2. L'urgence de la transposition de la directive sur le marché intérieur de l'électricité
Le
processus en cours de transposition de la directive sur le marché
intérieur de l'électricité appelle les remarques suivantes.
Tout d'abord, le retard pris par le gouvernement dans la transposition de la
directive - dont les dispositions auraient du être
intégrées dans notre droit national avant le 19 février
1999 - expose EDF à des mesures de rétorsion de la part de
ses concurrents excédés de voir l'opérateur public
intervenir sur leurs marchés alors que la réciproque n'est pas
encore possible ; sans parler d'une mise en demeure de la part de la
Commission européenne
57(
*
)
, qui ne pourrait que ternir l'image
de la France déjà bien écornée aux yeux de ses
partenaires européens.
Ensuite, on peut regretter que le gouvernement ait retenu une approche
a
minima
de l'ouverture du marché électrique à la
concurrence - 26 % de la production d'électricité sera
ouverte à la concurrence alors que les deux-tiers du marché
européen sont déjà libéralisés - comme
le Portugal et la Grèce et à la différence de l'Allemagne,
de l'Italie ou de l'Espagne qui sont allés plus loin que ce que la
directive requiert.
En adoptant cette vision minimaliste et protectionniste, le gouvernement
espère pouvoir mener la paradoxale tâche de se conformer aux
obligations européennes en matière de concurrence tout en restant
fidèle à la loi de nationalisation du 8 avril 1946 et à
son corollaire, le quasi-monopole d'EDF. Ainsi fait-il naître le risque
de fragiliser la position de l'opérateur public, menacé par la
clause de réciprocité et les nouvelles entraves dont le texte le
ligote.
Tout au plus cette excessive prudence permet-elle de prédire, sans
risque excessif de se tromper, que le Parlement sera amené à
légiférer de nouveau sur le sujet de la libéralisation du
marché électrique dans un proche avenir pour répondre
à la légitime attente des consommateurs.
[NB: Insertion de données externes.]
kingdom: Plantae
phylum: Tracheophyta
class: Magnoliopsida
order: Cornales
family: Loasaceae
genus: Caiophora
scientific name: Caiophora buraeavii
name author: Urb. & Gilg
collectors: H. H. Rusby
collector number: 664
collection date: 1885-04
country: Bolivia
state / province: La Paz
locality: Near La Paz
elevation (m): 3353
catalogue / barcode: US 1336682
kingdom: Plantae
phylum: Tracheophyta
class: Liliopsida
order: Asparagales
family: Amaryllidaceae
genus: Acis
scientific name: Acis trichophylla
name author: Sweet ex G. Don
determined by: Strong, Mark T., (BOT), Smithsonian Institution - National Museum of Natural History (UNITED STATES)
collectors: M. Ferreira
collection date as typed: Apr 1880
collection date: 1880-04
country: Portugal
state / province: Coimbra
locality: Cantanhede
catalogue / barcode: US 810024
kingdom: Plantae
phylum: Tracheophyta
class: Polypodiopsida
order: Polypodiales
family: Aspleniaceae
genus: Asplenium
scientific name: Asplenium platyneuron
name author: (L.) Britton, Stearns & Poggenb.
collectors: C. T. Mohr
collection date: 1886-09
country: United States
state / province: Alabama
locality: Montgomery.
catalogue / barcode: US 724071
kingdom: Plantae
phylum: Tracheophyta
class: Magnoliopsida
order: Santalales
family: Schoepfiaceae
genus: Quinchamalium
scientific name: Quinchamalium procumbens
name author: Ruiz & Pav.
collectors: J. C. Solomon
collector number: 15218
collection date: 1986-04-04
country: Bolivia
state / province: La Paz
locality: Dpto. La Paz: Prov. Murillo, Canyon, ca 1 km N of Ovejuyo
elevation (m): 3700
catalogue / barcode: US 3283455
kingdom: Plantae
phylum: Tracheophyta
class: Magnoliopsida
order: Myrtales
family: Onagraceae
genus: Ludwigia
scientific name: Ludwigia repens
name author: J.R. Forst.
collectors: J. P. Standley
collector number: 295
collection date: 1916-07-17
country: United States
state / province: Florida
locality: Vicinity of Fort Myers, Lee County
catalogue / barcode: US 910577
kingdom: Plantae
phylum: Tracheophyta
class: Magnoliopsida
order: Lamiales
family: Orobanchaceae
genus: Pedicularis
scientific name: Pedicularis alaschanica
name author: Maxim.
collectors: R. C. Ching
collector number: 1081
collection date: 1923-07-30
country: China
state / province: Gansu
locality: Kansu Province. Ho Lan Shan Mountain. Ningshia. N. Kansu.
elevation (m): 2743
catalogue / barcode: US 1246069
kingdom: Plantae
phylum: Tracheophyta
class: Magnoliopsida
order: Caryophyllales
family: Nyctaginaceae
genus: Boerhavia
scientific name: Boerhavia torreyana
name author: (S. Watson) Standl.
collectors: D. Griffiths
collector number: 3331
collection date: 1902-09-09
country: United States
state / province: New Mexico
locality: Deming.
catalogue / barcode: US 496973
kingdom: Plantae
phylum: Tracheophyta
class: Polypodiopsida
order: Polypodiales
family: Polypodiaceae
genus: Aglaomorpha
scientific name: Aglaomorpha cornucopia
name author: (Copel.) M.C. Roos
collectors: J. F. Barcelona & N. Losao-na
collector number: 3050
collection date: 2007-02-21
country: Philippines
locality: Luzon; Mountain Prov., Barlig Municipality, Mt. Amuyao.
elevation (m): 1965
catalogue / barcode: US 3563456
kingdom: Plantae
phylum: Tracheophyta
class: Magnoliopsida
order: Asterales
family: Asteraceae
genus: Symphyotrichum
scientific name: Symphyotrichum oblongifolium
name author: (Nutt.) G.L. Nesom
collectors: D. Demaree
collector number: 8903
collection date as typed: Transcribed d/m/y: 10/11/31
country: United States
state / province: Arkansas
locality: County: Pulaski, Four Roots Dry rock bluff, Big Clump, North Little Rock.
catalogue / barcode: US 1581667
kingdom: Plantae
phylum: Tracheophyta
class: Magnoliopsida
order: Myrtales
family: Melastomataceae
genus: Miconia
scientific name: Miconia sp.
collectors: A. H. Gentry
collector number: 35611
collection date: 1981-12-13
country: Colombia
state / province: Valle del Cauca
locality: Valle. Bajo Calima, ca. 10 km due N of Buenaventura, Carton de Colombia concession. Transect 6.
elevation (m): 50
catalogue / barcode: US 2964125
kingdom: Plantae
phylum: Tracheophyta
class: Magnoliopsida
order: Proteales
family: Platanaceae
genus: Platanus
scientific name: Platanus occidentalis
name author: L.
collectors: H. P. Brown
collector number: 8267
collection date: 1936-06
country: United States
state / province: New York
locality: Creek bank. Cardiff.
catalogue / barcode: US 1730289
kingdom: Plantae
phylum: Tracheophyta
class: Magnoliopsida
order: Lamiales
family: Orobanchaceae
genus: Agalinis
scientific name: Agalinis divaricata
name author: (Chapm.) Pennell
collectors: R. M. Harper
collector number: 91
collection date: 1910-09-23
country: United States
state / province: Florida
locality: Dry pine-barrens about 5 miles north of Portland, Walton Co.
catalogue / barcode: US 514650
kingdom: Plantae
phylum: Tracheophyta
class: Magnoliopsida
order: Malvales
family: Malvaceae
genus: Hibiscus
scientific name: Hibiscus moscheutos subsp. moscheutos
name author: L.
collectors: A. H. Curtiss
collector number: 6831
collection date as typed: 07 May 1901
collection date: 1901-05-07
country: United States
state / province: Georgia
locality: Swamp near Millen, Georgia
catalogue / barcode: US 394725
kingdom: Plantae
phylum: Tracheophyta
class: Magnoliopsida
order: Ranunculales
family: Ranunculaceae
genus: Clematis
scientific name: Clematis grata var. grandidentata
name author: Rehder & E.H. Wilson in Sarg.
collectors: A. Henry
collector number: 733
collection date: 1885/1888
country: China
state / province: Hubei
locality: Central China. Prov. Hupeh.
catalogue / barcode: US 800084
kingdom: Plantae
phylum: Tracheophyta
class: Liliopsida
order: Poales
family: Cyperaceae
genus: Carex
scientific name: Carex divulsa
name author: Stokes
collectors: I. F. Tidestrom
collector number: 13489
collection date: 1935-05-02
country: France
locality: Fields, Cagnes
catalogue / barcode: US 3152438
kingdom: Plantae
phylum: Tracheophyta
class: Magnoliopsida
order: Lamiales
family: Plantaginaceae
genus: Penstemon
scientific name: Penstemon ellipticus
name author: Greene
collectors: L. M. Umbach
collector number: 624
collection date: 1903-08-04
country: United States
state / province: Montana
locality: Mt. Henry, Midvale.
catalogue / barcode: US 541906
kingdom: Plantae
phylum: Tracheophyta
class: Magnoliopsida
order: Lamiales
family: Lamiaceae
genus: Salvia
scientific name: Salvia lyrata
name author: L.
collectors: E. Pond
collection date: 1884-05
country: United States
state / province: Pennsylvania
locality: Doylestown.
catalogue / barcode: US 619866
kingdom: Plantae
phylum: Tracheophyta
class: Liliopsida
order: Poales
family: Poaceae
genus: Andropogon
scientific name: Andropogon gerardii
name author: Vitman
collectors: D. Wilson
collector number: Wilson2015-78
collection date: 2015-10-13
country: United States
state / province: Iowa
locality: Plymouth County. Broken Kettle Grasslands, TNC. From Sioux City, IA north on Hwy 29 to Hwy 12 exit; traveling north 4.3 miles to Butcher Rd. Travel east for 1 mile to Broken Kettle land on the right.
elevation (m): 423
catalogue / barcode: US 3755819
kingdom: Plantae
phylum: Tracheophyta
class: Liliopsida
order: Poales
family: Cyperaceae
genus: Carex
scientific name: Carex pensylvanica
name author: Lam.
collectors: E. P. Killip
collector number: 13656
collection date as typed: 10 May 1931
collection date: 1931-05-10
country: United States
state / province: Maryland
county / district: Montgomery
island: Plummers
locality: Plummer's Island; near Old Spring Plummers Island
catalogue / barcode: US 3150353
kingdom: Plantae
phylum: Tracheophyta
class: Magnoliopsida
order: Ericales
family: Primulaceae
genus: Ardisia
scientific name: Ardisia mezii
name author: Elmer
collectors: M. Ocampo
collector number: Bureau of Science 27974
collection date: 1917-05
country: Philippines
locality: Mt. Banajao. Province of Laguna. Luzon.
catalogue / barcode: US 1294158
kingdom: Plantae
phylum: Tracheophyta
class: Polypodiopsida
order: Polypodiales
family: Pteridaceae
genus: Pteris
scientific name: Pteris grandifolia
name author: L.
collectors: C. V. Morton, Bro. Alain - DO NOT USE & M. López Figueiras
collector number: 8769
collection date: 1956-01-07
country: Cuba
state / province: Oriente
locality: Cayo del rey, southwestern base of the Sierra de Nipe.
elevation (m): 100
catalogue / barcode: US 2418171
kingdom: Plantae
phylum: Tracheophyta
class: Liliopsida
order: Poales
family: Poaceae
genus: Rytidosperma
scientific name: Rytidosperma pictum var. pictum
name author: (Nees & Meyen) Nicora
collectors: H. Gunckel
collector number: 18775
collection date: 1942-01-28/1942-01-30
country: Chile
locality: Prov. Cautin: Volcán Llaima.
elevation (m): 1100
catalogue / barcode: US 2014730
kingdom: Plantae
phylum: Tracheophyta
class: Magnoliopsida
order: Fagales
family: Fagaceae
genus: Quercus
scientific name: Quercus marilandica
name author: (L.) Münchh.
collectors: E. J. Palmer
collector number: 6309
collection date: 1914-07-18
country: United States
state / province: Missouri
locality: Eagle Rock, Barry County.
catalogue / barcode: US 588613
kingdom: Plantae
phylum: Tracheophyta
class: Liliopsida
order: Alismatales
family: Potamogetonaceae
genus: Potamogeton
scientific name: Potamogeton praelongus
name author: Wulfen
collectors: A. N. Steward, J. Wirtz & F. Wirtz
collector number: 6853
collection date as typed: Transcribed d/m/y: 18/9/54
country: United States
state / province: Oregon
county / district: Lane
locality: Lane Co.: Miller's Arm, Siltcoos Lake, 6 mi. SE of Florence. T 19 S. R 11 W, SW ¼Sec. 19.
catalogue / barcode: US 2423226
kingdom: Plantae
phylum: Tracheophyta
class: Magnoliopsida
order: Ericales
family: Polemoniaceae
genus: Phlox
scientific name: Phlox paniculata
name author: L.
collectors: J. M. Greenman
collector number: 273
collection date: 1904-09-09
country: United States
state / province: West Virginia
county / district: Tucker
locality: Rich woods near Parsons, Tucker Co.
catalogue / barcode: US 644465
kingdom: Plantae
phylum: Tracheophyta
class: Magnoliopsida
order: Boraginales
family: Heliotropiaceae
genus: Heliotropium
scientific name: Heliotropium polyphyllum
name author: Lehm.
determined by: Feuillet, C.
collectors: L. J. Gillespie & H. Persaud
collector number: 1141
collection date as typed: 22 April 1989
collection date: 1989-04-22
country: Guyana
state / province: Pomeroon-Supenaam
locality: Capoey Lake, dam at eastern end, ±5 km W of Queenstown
N'oublions pas en effet,
comme le rappelle excellemment notre collègue Henri Revol dans son
rapport sur le projet de loi relatif à la modernisation et au
développement du service public de l'électricité, que
l'institution d'un marché de l'électricité actif, dans
lequel se rencontrent l'offre et la demande, est la condition nécessaire
de la baisse du prix de l'électricité et de l'accroissement de la
qualité et de la variété de l'offre.
Il est par ailleurs permis de s'interroger sur la motivation qui a
poussé le gouvernement à proposer d'étendre le statut
national électrique et gazier, dit statut des " IEG ",
à tous les nouveaux opérateurs. Il convient en effet de rappeler
que le régime de retraite prévu par ce statut est financé
par une " cotisation ouvrière " fixée à
7,85 % du salaire hors prime, et par une contribution d'équilibre
automatiquement prélevée sur les entreprises électriques
et gazières. En 1996, cette contribution représentait
51,47 % de la masse salariale des agents des industries concernées,
et pourrait, selon le rapport Revol, atteindre près des trois quarts de
la masse salariale en 2010 et près de 100 % de cette
dernière en 2020. On comprend dès lors l'utilité
d'accroître le nombre d'acteurs qui participent à
l'équilibre de ce système. N'aurait-il cependant pas
été plus pertinent de réformer le statut des IEG et ses
modalités de financement ? Tout report d'une telle réflexion
accroît les charges qui pèsent sur les opérateurs du
système.
Enfin, le nombre très élevé (25) de décrets
d'application que prévoit le texte du projet de loi amène
à s'interroger sur la nature réellement législative de ce
texte dont certaines des dispositions les plus importantes sont
renvoyées au pouvoir réglementaire !
Il reste à espérer que les apports du Sénat pour tenter
d'organiser une réelle ouverture du marché seront maintenus
in
fine
, afin de permettre l'ouverture du marché, seule garante de la
pérennité d'un service public rénové.